START EXERCISE INPUT
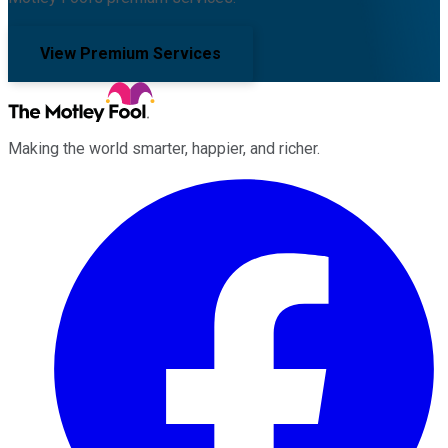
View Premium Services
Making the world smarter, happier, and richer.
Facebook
END EXERCISE INPUT
START EXERCISE INPUT
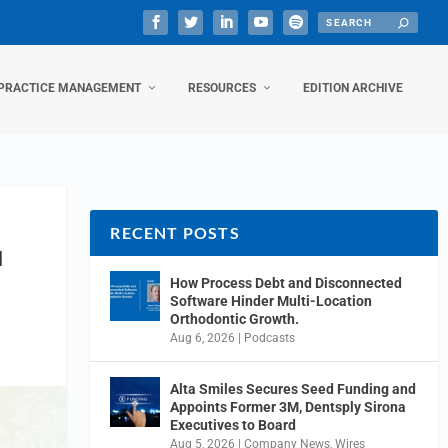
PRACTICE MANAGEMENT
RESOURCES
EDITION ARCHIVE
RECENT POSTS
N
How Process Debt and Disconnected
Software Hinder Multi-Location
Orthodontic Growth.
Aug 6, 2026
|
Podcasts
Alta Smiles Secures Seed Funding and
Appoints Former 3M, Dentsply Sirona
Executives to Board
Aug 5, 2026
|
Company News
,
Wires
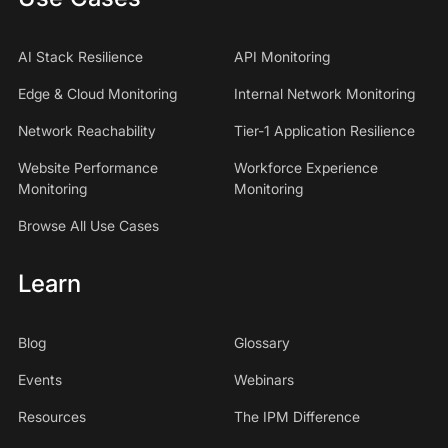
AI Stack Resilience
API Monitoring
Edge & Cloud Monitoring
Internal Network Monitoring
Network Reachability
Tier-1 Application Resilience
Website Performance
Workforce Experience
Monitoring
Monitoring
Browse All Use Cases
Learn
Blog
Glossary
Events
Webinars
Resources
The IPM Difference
END EXERCISE INPUT
START EXERCISE INPUT
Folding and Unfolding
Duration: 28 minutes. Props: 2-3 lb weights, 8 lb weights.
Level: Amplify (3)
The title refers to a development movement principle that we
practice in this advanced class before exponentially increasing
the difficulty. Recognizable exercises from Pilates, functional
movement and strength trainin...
END EXERCISE INPUT
- _REQUIRED WORK_: Starting from the line with "Aug 5, 2026" in the records above, repeat each line exactly until you have written the line with "The IPM Difference", then stop; drop the pictures.

- _FINISHED EXERCISE_:
Aug 5, 2026
|
Company News
,
Wires
AI Stack Resilience
API Monitoring
Edge & Cloud Monitoring
Internal Network Monitoring
Network Reachability
Tier-1 Application Resilience
Website Performance
Workforce Experience
Monitoring
Monitoring
Browse All Use Cases
Learn
Blog
Glossary
Events
Webinars
Resources
The IPM Difference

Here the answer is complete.